__ACTIVITY__: Provide a character-exact reproduction of the lines from the line with "### Bipartite Graphs" to the end of the entries.
(PROVIDED RECORDS)
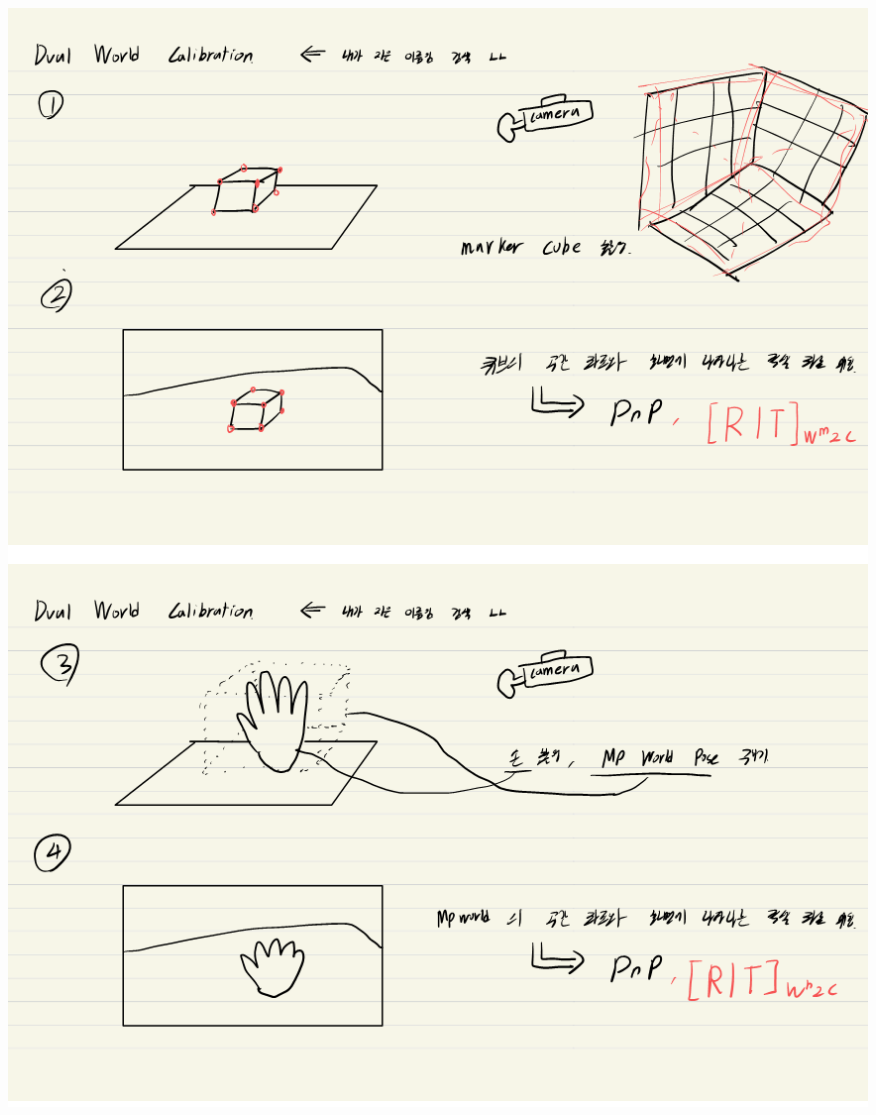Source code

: <img src="./Solve%20Perspective%20N%20Point%20Double%20World/Solve%20Perspective%20N%20Point%20Double%20World_2.png" title="" alt="Solve Perspective N Point Double World_2.png" data-align="inline">

![Solve Perspective N Point Double World_3.png](./Solve%20Perspective%20N%20Point%20Double%20World/Solve%20Perspective%20N%20Point%20Double%20World_3.png)
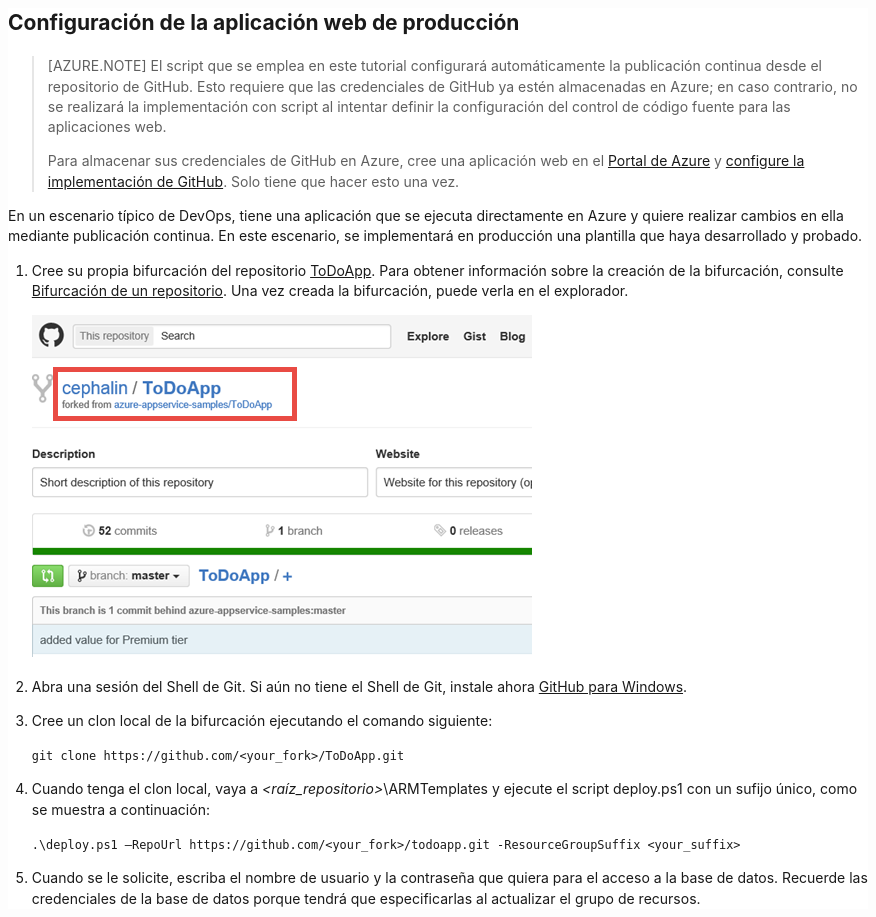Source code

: ## Configuración de la aplicación web de producción

>[AZURE.NOTE] El script que se emplea en este tutorial configurará automáticamente la publicación continua desde el repositorio de GitHub. Esto requiere que las credenciales de GitHub ya estén almacenadas en Azure; en caso contrario, no se realizará la implementación con script al intentar definir la configuración del control de código fuente para las aplicaciones web.
>
>Para almacenar sus credenciales de GitHub en Azure, cree una aplicación web en el [Portal de Azure](https://portal.azure.com/) y [configure la implementación de GitHub](web-sites-publish-source-control.md#Step7). Solo tiene que hacer esto una vez.

En un escenario típico de DevOps, tiene una aplicación que se ejecuta directamente en Azure y quiere realizar cambios en ella mediante publicación continua. En este escenario, se implementará en producción una plantilla que haya desarrollado y probado.

1.	Cree su propia bifurcación del repositorio [ToDoApp](https://github.com/azure-appservice-samples/ToDoApp). Para obtener información sobre la creación de la bifurcación, consulte [Bifurcación de un repositorio](https://help.github.com/articles/fork-a-repo/). Una vez creada la bifurcación, puede verla en el explorador.

	![](./media/app-service-agile-software-development/production-1-private-repo.png)

2.	Abra una sesión del Shell de Git. Si aún no tiene el Shell de Git, instale ahora [GitHub para Windows](https://windows.github.com/).
3.	Cree un clon local de la bifurcación ejecutando el comando siguiente:

        git clone https://github.com/<your_fork>/ToDoApp.git

4.	Cuando tenga el clon local, vaya a *&lt;raíz\_repositorio>*\\ARMTemplates y ejecute el script deploy.ps1 con un sufijo único, como se muestra a continuación:

        .\deploy.ps1 –RepoUrl https://github.com/<your_fork>/todoapp.git -ResourceGroupSuffix <your_suffix>

4.	Cuando se le solicite, escriba el nombre de usuario y la contraseña que quiera para el acceso a la base de datos. Recuerde las credenciales de la base de datos porque tendrá que especificarlas al actualizar el grupo de recursos.

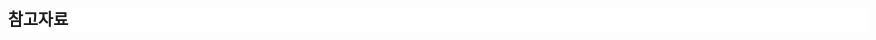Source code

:












### 참고자료

[^figshare-wired]: ["figshare wants to open up scientific data to the world"](http://www.wired.co.uk/news/archive/2014-07/25/figshare)


[^data-carpentry-ggplot2]: [Data Carpentry R lessons on ecology](http://www.datacarpentry.org/R-ecology/)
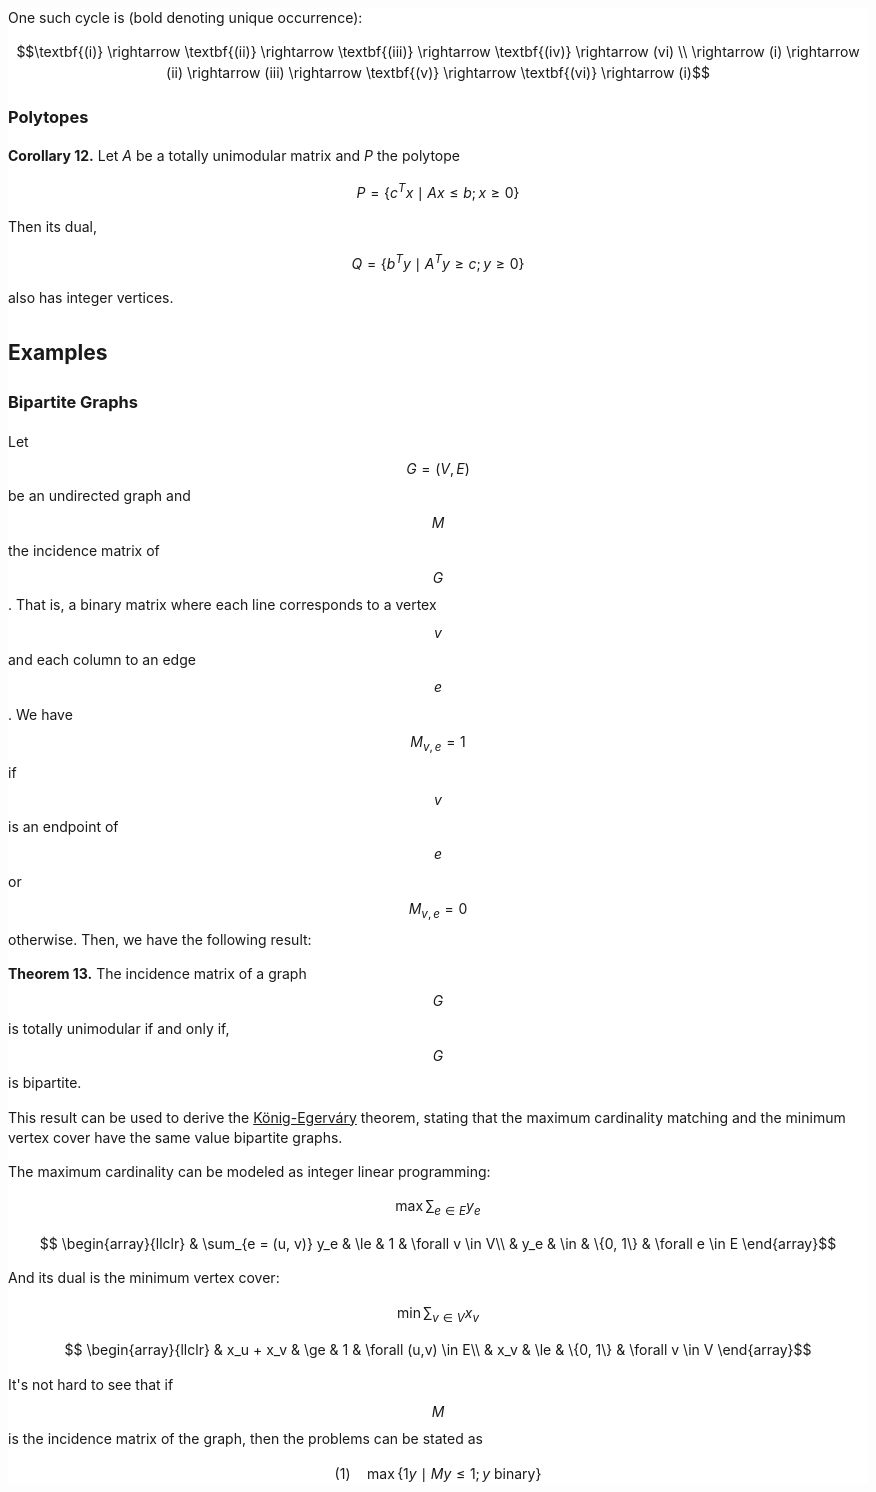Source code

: One such cycle is (bold denoting unique occurrence):

$$\textbf{(i)} \rightarrow \textbf{(ii)}  \rightarrow \textbf{(iii)} \rightarrow \textbf{(iv)} \rightarrow (vi) \\ \rightarrow (i) \rightarrow (ii) \rightarrow (iii) \rightarrow \textbf{(v)} \rightarrow \textbf{(vi)} \rightarrow (i)$$

### Polytopes

**Corollary 12.** Let $A$ be a totally unimodular matrix and $P$ the polytope

$$P = \{c^Tx \mid Ax \le b; x \ge 0 \}$$

Then its dual,

$$Q = \{b^Ty \mid A^Ty \ge c; y \ge 0\}$$

also has integer vertices.

## Examples

### Bipartite Graphs

Let $$G = (V, E)$$ be an undirected graph and $$M$$ the incidence matrix of $$G$$. That is, a binary matrix where each line corresponds to a vertex $$v$$ and each column to an edge $$e$$. We have $$M_{v,e} = 1$$ if $$v$$ is an endpoint of $$e$$ or $$M_{v,e} = 0$$ otherwise. Then, we have the following result:

**Theorem 13.** The incidence matrix of a graph $$G$$ is totally unimodular if and only if, $$G$$ is bipartite.

This result can be used to derive the [König-Egerváry](http://en.wikipedia.org/wiki/K%C3%B6nig's_theorem_(graph_theory)) theorem, stating that the maximum cardinality matching and the minimum vertex cover have the same value bipartite graphs.

The maximum cardinality can be modeled as integer linear programming:

$$\max \sum_{e \in E} y_e$$

$$
\begin{array}{llclr}
 & \sum_{e = (u, v)} y_e & \le & 1 & \forall v \in V\\
 & y_e & \in & \{0, 1\} & \forall e \in E
\end{array}$$

And its dual is the minimum vertex cover:

$$\min \sum_{v \in V} x_v$$

$$
\begin{array}{llclr}
 & x_u + x_v  & \ge & 1 & \forall (u,v) \in E\\
 & x_v  & \le & \{0, 1\} & \forall v \in V
\end{array}$$

It's not hard to see that if $$M$$ is the incidence matrix of the graph, then the problems can be stated as

$$(1) \quad \max \{1y \mid My \le 1; y \mbox{ binary} \}$$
(End PROVIDED RECORDS)
__ANSWER BOX__:
### Bipartite Graphs

Let $$G = (V, E)$$ be an undirected graph and $$M$$ the incidence matrix of $$G$$. That is, a binary matrix where each line corresponds to a vertex $$v$$ and each column to an edge $$e$$. We have $$M_{v,e} = 1$$ if $$v$$ is an endpoint of $$e$$ or $$M_{v,e} = 0$$ otherwise. Then, we have the following result:

**Theorem 13.** The incidence matrix of a graph $$G$$ is totally unimodular if and only if, $$G$$ is bipartite.

This result can be used to derive the [König-Egerváry](http://en.wikipedia.org/wiki/K%C3%B6nig's_theorem_(graph_theory)) theorem, stating that the maximum cardinality matching and the minimum vertex cover have the same value bipartite graphs.

The maximum cardinality can be modeled as integer linear programming:

$$\max \sum_{e \in E} y_e$$

$$
\begin{array}{llclr}
 & \sum_{e = (u, v)} y_e & \le & 1 & \forall v \in V\\
 & y_e & \in & \{0, 1\} & \forall e \in E
\end{array}$$

And its dual is the minimum vertex cover:

$$\min \sum_{v \in V} x_v$$

$$
\begin{array}{llclr}
 & x_u + x_v  & \ge & 1 & \forall (u,v) \in E\\
 & x_v  & \le & \{0, 1\} & \forall v \in V
\end{array}$$

It's not hard to see that if $$M$$ is the incidence matrix of the graph, then the problems can be stated as

$$(1) \quad \max \{1y \mid My \le 1; y \mbox{ binary} \}$$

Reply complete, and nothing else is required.